> _Passage_
▼▼▼

You won't know the extent of the damage until you crack her open. There aren't any bearings...just the rod riding on the crank. Best case you're only out a rod...which can be had for ~ 45 bucks. The risk as you're aware that there's also damage to the rings/bore & crank...then the cost starts approaching/exceeding that of a new clone motor...and you're down for possibly weeks waiting for parts. 

Repower & keep the Tecumseh as a side project?


----------



## 94EG8 (Feb 13, 2014)

Pull it apart and take a look at it, usually the rod punches a hole in the side of the block behind the electric starter, occasionally you get lucky and it doesn't. Sometimes it cracks up into the cylinder or the sump cover, in these cases the engine is ruined. If it's just a hole in the middle of the block it can be patched with some fine wire mesh and JB Weld. You'll need to clean up the crank journal where the old rod transferred aluminum to the cast iron journal. Do this with some sand paper or emery cloth, finish with something super fine. Then replace the rod.


----------



## jh15 (Feb 16, 2015)

Thanks for replies. In bed with cold will check for hole, if none try to get rod locally, see if my In-hand 301cc or other predator will fit first just in case.

Are jets adjustable? Don't want to void extended warranty.

Will the little 99 dollar engine, 212cc work ok?

I never used the 120v starter, but I may rig up a bicycle light and battery pack for the heated handles later.

To minimise cold exposure any others welcome to chip in.

I can't find height or diameter of my 11.5hp ohsk110 output shaft in manual.


----------



## Kiss4aFrog (Nov 3, 2013)

Jets need to be replaced or drilled. I picked up a set of drills on Ebay for just such an occasion as I had a couple that still hunted for idle even after being cleaned. The newer non adjustable carbs are just so lean ...

Jet kit for Honda Clone engines


----------



## classiccat (Mar 1, 2014)

jh15 said:


> Thanks for replies. In bed with cold will check for hole, if none try to get rod locally, see if my In-hand 301cc or other predator will fit first just in case.
> 
> Are jets adjustable? Don't want to void extended warranty.
> 
> ...


Here are the engine specs for the ohsk90-110:









Crankshaft dimensions:


----------



## GustoGuy (Nov 19, 2012)

jh15 said:


> Thanks for replies. In bed with cold will check for hole, if none try to get rod locally, see if my In-hand 301cc or other predator will fit first just in case.
> 
> Are jets adjustable? Don't want to void extended warranty.
> 
> ...


How wide is your Snowblower ' s bucket? If it is greater than 26 inches I would use only the bigger engine. Plus your used to a larger engine anyways so bigger is almost always better. There is no replacement for displacement.


----------



## jh15 (Feb 16, 2015)

Thanks for the dimensions.

bucket is 28"

▲▲▲

> _Input data_

▼▼▼

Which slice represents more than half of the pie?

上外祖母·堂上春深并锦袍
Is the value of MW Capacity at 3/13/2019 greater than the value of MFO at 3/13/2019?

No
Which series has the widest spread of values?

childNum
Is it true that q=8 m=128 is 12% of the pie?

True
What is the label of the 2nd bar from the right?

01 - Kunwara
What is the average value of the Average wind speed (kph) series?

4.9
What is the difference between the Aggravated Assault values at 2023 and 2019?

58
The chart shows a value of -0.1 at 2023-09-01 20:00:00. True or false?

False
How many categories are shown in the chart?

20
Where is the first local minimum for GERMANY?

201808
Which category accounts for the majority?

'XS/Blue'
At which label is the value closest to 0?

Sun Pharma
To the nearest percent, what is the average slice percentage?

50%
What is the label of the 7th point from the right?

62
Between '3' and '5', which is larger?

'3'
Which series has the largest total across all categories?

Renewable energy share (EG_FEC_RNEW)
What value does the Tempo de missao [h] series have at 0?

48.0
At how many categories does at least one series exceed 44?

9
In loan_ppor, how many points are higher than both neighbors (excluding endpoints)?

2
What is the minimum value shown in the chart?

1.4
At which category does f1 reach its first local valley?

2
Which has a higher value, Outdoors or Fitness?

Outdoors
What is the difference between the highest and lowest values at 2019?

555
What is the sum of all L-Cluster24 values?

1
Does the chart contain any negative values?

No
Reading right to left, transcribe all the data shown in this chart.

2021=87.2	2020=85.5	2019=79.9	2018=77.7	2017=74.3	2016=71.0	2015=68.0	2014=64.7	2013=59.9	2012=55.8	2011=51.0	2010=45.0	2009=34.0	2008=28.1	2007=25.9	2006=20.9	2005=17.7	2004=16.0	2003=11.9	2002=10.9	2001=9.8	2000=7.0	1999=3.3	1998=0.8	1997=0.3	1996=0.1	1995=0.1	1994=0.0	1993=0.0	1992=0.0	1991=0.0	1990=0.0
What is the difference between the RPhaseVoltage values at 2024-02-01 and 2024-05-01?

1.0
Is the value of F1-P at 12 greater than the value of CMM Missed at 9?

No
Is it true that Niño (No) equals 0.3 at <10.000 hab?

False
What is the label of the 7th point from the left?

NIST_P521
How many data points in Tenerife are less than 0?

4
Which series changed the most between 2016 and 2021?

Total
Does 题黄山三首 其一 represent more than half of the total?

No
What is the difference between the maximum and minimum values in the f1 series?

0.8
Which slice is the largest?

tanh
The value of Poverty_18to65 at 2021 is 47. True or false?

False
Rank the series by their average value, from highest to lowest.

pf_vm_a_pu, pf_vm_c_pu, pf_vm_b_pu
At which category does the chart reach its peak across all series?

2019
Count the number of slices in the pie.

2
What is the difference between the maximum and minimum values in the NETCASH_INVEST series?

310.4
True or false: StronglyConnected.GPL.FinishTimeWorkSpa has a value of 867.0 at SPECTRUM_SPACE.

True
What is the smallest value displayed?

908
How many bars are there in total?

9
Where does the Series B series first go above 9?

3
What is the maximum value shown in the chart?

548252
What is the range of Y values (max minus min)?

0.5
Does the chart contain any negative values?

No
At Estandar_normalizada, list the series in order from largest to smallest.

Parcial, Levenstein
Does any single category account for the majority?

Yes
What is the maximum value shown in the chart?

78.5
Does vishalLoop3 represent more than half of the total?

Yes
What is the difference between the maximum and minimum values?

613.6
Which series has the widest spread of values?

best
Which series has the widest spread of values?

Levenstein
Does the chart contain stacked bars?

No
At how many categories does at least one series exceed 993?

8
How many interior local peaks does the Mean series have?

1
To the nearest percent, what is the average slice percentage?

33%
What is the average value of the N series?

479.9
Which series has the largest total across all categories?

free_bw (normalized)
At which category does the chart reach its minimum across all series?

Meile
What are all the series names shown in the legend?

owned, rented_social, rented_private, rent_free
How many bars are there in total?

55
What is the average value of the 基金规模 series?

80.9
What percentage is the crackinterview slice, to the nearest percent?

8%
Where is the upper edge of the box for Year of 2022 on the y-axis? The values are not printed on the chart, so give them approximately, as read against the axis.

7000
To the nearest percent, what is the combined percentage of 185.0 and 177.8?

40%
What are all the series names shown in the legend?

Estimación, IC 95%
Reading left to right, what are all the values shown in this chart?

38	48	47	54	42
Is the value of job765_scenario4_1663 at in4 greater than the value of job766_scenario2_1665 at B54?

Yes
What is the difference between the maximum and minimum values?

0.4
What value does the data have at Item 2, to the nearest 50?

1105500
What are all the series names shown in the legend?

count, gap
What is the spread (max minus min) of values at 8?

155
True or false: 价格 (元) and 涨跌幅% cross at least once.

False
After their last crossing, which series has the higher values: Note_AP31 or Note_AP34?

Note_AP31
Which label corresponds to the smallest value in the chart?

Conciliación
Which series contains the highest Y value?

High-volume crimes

▲▲▲

> _Required action 1_
Repeat the part of the snowblower thread that begins at "## 94EG8 (Feb" and stops after "replace the rod.".
> _Required action 2_
In the snowblower thread, what can patch a hole in the middle of the block?
The listing isn't needed for anything here.

> _Result 1_
## 94EG8 (Feb 13, 2014)

Pull it apart and take a look at it, usually the rod punches a hole in the side of the block behind the electric starter, occasionally you get lucky and it doesn't. Sometimes it cracks up into the cylinder or the sump cover, in these cases the engine is ruined. If it's just a hole in the middle of the block it can be patched with some fine wire mesh and JB Weld. You'll need to clean up the crank journal where the old rod transferred aluminum to the cast iron journal. Do this with some sand paper or emery cloth, finish with something super fine. Then replace the rod.

> _Result 2_
Fine wire mesh and JB Weld.